Book: Winning Ways for your Mathematical Plays

[Almo]

Hello,

I'm reading this book Winning Ways for your Mathematical Plays, which is a book on game theory. I'm accustomed to reading math and physics books from my time as a grad student in physics.

But I can't get past the first part of the diagram on p. 9. Has anyone here been through this book? It looks to me like the top part of the pyramid should have a value of {0|0} since L wins no matter who starts, but he's one move from losing at the end either way.

[Angus McPresley]

I found the book on Amazon, and had to navigate to the page by hitting "Surprise me!" until it was close to the page number, then using the arrow keys. :-)

The values are bubbled up directly from the values of the two nodes below them, so it should definitely by {0|1}. But I'm not sure I fully understand your objection.

The game seems really poorly explained. One would think that the players took turns, but the move tree seems to indicate sequences where the same player moves twice in a row. And I also don't get how {1/2|2} = 1, and not 1 1/2.

And for that matter, how can skiers be skiing towards each other, anyway? :-)

Tasks to perform >>
1. In the forum thread, which page of the book holds the diagram that Almo can't get past?
2. Switch "pyramid" to "triangle" in the forum thread, writing out the part that opens with the words containing "But I can't" and closes with "arrow keys. :-)".
The rows after the forum thread are separate material.

Supplied records >>
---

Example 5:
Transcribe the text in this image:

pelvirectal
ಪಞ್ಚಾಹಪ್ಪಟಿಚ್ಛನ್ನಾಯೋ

Answers in order >>
1. Page 9.

2.
But I can't get past the first part of the diagram on p. 9. Has anyone here been through this book? It looks to me like the top part of the triangle should have a value of {0|0} since L wins no matter who starts, but he's one move from losing at the end either way.

[Angus McPresley]

I found the book on Amazon, and had to navigate to the page by hitting "Surprise me!" until it was close to the page number, then using the arrow keys. :-)